Within the entries that follow, show each line where the word "state" occurs.

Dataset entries
□ □ □ □

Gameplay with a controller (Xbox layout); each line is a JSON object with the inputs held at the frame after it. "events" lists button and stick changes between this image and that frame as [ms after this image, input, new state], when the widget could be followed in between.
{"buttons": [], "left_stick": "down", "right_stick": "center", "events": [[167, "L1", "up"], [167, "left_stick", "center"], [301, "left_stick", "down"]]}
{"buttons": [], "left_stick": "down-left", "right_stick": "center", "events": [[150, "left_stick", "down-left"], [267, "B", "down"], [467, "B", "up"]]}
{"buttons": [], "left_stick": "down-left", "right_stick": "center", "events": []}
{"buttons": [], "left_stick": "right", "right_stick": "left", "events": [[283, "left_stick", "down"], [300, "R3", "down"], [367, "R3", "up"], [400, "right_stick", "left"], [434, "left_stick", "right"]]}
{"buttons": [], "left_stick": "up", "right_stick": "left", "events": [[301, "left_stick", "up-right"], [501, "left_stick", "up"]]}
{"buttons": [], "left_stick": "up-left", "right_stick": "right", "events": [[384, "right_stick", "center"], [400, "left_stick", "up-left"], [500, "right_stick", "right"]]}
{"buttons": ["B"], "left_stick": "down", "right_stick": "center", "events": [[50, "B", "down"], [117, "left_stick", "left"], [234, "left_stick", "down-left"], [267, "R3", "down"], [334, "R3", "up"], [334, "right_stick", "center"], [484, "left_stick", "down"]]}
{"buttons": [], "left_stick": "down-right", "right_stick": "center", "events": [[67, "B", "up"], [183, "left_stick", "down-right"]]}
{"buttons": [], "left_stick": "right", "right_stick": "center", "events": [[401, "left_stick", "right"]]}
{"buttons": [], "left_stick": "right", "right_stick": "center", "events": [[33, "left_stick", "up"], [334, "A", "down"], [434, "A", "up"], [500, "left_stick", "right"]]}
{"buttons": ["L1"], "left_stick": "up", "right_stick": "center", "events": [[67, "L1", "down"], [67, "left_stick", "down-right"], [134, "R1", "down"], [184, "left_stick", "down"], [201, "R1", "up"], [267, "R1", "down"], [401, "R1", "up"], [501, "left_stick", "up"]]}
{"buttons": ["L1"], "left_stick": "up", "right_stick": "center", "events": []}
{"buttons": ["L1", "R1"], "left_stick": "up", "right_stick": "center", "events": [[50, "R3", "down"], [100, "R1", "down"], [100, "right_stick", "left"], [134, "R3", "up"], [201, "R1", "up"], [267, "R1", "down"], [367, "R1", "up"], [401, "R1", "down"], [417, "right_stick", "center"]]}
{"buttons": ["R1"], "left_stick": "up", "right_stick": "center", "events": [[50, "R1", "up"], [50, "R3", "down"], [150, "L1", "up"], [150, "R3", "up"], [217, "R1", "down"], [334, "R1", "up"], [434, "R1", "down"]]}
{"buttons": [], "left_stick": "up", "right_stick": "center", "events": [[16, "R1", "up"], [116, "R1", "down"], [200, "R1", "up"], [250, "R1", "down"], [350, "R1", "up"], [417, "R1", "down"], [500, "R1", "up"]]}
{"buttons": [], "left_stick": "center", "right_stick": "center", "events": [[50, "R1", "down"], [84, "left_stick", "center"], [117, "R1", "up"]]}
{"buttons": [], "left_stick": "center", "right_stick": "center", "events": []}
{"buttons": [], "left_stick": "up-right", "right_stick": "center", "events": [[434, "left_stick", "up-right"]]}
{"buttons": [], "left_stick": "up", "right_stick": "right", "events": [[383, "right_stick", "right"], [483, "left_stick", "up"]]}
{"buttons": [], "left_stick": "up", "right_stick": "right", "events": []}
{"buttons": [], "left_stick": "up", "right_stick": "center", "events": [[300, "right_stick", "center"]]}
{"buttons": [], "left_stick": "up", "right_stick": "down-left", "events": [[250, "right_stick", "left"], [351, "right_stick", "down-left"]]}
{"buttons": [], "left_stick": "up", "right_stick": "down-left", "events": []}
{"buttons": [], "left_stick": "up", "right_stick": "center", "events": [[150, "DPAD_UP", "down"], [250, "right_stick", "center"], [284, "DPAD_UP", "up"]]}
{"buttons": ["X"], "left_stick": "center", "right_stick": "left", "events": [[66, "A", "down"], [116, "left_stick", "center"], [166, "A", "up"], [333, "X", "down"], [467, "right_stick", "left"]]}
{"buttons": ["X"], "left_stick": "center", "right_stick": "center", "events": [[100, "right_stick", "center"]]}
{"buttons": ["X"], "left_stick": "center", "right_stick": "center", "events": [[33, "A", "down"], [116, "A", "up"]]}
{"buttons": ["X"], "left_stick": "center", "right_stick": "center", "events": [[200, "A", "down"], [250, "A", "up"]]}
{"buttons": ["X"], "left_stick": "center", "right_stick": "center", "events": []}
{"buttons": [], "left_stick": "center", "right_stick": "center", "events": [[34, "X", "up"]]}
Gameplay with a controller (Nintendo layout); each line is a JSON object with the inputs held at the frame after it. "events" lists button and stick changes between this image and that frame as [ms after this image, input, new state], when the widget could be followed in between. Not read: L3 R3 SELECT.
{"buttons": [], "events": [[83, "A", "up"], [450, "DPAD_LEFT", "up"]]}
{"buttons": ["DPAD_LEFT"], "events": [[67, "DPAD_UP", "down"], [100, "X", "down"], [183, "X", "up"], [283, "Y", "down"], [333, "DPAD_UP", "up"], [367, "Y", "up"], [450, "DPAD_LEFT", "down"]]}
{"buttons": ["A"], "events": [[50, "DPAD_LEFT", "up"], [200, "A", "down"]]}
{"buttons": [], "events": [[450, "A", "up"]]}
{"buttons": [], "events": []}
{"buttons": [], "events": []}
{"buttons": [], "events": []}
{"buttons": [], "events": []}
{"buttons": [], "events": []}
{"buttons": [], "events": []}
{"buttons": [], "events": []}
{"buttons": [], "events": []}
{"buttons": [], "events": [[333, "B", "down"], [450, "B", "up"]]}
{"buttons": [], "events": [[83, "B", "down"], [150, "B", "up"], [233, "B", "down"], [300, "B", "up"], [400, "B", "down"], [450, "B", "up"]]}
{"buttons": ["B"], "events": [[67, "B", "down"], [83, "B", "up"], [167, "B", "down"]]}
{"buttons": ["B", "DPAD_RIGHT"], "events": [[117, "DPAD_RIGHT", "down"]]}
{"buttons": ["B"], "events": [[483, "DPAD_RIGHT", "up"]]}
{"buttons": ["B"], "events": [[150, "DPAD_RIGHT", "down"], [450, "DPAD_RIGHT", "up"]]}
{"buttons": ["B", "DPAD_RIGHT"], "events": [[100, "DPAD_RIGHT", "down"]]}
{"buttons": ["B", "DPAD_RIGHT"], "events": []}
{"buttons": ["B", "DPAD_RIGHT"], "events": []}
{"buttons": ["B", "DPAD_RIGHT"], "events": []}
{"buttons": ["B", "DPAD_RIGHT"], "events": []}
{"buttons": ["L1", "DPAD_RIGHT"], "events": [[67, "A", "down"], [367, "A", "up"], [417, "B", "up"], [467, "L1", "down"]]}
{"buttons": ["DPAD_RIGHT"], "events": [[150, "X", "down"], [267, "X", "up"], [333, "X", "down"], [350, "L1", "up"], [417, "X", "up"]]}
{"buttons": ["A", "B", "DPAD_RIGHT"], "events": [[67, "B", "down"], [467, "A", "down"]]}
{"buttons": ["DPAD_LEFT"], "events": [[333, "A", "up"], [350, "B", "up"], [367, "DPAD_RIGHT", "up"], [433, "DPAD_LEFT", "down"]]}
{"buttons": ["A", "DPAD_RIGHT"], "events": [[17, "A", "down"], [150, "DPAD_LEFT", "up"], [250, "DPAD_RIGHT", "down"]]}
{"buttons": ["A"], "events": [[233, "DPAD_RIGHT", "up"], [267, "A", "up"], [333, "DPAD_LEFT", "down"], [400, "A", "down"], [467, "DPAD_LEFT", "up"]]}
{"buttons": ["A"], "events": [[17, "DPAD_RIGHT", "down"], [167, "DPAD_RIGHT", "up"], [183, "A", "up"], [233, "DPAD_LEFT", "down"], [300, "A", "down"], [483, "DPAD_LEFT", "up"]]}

□ □ □ □

◆ RESPONSE TO THIS EXERCISE
Gameplay with a controller (Xbox layout); each line is a JSON object with the inputs held at the frame after it. "events" lists button and stick changes between this image and that frame as [ms after this image, input, new state], when the widget could be followed in between.
Gameplay with a controller (Nintendo layout); each line is a JSON object with the inputs held at the frame after it. "events" lists button and stick changes between this image and that frame as [ms after this image, input, new state], when the widget could be followed in between. Not read: L3 R3 SELECT.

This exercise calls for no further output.